Start of Text shown

Skip to main content

Pull Cloud Function Logs with manager-node and Alert Failures to WeCom

In one sentence: Use a monitoring Cloud Function that runs on a schedule to call @cloudbase/manager-node's getFunctionLogsV2 and pull each target function's invocation logs from the past 5 minutes. Treat any RetCode != 200 as a failure, then push to a WeCom Group Bot after threshold checks and deduplication.

Estimated time: 40 minutes | Difficulty: Advanced

Applicable Scenarios

This recipe covers a different angle from the first two ops recipes in the batch — here's the breakdown:

ScenarioRecipe
How to push messages to WeCom (basic push layer)connect-wecom-webhook-cloud-function
A single cron job uses try/catch and alerts on failureschedule-cloud-function-cron-job Step 5
Actively pull logs from all functions externally for global error monitoringThis recipe

Applicable:

  • You want a "global monitor" that can monitor errors without modifying each Cloud Function's code
  • You already have a WeCom group and are familiar with webhook push workflows
  • You have tens to dozens of functions (hundreds would require further grouping)

End of Text shown
Start of Data extracts

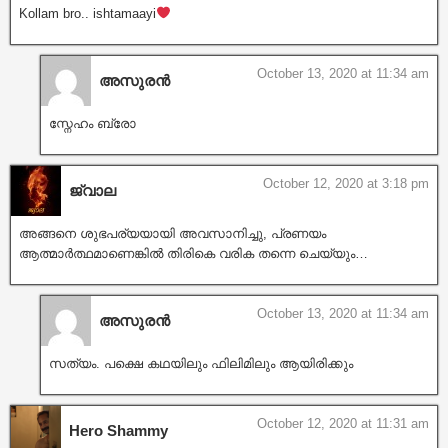
Kollam bro.. ishtamaayi
October 13, 2020 at 11:34 am
അസുരൻ
സ്നേഹം ബ്രോ
October 12, 2020 at 3:18 pm
ജ്വാല
അങ്ങനെ ശുഭപര്യയായി അവസാനിച്ചു, പ്രണയം
ആത്മാർത്ഥമാണെങ്കിൽ തിരികെ വരിക തന്നെ ചെയ്യും…
October 13, 2020 at 11:34 am
അസുരൻ
സത്യം. പക്ഷെ കഥയിലും ഫിലിമിലും ആയിരിക്കും
October 12, 2020 at 11:31 am
Hero Shammy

End of Data extracts

● **Activity list**:
**a)** Answer the following about the Cloud Function log alerting guide, one line per question:
(i) What value of RetCode is treated as a failure?
(ii) What estimated time and difficulty does the guide give?
(iii) According to the guide, what would hundreds of functions require?
**b)** Reproduce word for word the stretch of the Cloud Function log alerting guide from "ScenarioRecipe" through "require further grouping)".

● **Exercise responses**:
**a)**
(i) Any RetCode other than 200 (RetCode != 200).
(ii) 40 minutes, Advanced difficulty.
(iii) Further grouping.

**b)**
ScenarioRecipe
How to push messages to WeCom (basic push layer)connect-wecom-webhook-cloud-function
A single cron job uses try/catch and alerts on failureschedule-cloud-function-cron-job Step 5
Actively pull logs from all functions externally for global error monitoringThis recipe

Applicable:

  • You want a "global monitor" that can monitor errors without modifying each Cloud Function's code
  • You already have a WeCom group and are familiar with webhook push workflows
  • You have tens to dozens of functions (hundreds would require further grouping)